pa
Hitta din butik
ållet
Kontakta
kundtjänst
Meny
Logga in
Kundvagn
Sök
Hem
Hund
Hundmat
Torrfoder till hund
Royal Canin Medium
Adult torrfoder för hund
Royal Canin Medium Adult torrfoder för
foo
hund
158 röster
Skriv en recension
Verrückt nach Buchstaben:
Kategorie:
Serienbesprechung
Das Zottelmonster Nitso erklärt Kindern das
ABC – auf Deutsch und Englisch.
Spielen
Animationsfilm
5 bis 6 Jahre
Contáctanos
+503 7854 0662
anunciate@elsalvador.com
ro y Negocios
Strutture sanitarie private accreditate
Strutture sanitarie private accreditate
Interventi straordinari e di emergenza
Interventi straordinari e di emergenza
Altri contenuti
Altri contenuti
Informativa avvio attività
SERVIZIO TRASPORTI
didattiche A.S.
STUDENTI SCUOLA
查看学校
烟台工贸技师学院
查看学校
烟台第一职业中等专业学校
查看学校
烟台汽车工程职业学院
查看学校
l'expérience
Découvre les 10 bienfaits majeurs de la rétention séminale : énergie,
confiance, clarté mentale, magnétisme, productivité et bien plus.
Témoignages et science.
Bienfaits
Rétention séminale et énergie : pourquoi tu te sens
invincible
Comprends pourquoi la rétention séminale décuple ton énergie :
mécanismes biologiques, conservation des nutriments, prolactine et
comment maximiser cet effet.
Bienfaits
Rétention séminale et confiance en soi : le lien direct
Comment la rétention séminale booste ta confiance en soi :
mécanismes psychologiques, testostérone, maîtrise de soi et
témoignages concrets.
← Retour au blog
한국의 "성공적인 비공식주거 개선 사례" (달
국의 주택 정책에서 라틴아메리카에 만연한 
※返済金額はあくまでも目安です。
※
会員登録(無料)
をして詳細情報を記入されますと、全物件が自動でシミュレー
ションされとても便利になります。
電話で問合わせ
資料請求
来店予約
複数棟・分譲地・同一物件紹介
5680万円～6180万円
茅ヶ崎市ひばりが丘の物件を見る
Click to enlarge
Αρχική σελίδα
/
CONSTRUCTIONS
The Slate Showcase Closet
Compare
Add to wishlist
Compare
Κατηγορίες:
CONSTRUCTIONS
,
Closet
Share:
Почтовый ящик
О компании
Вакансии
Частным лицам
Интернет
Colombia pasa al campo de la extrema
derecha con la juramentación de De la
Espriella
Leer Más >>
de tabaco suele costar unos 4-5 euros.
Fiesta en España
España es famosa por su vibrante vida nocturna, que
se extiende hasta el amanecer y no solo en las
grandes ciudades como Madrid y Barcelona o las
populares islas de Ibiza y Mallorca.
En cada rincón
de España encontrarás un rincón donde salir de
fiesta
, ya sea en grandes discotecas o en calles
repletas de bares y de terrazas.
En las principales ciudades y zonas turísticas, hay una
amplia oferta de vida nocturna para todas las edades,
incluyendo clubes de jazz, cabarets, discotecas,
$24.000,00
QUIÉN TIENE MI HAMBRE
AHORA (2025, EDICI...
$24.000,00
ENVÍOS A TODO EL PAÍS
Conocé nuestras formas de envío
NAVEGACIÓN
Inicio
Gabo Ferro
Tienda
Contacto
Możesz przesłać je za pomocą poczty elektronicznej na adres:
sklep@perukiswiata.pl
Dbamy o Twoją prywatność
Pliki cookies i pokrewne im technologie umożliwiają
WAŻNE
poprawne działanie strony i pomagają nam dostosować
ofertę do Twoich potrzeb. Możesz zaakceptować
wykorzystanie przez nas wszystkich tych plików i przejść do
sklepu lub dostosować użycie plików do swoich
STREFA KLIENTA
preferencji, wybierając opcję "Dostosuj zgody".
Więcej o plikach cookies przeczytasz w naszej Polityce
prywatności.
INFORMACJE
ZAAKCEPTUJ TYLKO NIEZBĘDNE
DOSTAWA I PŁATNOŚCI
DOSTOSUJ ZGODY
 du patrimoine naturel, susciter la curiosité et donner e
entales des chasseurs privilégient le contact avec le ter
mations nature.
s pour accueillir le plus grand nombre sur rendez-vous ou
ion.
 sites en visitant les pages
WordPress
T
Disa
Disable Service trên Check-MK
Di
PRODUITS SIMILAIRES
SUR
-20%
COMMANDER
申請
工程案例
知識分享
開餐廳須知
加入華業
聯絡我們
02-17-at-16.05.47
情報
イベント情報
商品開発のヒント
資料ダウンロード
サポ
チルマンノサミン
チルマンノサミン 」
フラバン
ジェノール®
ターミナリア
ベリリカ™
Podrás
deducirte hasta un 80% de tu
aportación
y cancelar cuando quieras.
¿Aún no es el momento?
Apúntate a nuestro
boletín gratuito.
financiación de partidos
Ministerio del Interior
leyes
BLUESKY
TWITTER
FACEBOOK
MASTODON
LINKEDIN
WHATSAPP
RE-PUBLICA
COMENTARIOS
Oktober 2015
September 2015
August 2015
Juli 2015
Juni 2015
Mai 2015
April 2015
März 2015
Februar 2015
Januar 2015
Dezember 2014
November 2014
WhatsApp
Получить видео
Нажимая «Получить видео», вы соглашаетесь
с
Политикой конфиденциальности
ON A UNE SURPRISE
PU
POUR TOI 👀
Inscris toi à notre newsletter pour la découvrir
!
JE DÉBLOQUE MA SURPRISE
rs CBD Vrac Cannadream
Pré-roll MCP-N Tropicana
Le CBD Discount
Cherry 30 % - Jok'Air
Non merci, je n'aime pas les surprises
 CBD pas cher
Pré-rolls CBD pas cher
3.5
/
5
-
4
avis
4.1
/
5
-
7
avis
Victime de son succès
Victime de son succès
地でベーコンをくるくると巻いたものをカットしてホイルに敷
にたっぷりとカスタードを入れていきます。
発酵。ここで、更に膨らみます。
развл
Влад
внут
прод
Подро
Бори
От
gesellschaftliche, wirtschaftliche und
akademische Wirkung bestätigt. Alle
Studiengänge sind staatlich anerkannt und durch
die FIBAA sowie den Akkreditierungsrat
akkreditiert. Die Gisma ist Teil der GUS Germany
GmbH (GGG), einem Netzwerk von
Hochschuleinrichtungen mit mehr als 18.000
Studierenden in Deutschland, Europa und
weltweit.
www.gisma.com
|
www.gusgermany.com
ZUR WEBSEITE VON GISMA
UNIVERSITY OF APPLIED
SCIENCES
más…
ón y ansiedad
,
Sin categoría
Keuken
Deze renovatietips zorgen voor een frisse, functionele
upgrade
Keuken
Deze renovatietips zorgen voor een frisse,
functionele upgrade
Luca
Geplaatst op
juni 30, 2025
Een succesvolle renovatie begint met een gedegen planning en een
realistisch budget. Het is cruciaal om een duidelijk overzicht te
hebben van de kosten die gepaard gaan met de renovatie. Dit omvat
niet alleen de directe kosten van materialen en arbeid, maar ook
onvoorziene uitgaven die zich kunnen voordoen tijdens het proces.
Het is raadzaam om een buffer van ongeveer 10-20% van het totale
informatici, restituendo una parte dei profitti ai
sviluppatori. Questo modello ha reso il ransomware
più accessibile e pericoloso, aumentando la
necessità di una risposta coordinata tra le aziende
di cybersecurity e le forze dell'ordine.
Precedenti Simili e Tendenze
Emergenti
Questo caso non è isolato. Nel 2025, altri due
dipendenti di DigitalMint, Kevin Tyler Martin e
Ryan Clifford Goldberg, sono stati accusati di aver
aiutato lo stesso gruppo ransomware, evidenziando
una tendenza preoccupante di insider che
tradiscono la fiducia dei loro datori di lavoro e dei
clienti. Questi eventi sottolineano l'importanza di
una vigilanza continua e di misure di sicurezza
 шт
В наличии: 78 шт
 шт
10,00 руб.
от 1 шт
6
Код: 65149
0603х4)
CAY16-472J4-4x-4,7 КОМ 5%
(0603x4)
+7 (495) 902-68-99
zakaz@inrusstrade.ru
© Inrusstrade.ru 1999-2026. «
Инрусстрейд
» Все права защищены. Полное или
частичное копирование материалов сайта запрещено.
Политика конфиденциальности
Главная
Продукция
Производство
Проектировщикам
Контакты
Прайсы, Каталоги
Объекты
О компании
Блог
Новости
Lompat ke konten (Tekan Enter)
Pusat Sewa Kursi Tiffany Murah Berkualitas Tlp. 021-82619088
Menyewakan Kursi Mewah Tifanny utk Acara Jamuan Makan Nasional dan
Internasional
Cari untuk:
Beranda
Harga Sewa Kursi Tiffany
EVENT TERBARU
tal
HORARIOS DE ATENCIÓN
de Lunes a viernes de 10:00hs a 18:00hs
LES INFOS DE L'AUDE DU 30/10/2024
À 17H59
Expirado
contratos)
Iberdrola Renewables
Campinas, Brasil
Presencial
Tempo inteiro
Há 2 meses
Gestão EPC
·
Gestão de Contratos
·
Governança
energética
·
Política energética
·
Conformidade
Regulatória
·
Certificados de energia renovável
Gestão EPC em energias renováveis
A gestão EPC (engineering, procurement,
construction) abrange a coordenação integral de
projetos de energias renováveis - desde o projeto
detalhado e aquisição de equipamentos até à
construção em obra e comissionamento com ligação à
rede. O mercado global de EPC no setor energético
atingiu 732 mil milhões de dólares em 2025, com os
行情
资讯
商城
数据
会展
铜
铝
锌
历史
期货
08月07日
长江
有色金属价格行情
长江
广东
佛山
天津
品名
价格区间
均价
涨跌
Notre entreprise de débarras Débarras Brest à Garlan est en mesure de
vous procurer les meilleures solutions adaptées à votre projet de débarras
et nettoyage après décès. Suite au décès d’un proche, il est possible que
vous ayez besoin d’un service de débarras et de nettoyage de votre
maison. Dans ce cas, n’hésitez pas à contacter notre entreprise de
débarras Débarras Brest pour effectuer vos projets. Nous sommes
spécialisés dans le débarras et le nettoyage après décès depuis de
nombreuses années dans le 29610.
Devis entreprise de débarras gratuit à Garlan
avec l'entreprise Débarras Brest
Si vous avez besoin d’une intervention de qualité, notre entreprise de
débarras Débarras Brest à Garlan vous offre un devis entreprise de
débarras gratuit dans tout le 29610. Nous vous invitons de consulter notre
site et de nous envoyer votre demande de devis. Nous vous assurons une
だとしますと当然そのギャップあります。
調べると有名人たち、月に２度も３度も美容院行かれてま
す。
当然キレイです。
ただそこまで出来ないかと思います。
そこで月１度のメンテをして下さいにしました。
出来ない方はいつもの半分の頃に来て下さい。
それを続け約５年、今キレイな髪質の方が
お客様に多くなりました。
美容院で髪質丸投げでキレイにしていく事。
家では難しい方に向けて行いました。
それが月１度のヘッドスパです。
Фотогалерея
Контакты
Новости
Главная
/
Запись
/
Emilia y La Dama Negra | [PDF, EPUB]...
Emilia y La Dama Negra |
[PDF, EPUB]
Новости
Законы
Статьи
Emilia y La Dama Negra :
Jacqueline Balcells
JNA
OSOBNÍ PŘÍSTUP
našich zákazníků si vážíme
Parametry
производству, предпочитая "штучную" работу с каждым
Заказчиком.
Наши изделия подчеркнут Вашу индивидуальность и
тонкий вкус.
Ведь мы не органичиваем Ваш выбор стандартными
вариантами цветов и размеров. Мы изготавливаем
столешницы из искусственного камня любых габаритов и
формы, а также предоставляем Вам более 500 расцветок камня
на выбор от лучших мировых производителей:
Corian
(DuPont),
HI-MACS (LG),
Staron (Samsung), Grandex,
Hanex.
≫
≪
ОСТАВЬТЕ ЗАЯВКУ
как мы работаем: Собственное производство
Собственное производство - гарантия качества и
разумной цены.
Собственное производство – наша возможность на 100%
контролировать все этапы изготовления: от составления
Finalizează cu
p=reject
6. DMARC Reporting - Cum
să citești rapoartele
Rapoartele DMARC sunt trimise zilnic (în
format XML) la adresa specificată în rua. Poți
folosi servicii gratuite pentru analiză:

━━━━━━━━━━━━━━━━━━━━━━━━━━━━━━

• [Exercise]:
Your answer should be a single number: the count of lines in the records that contain "plików".

• [Task answer]:
2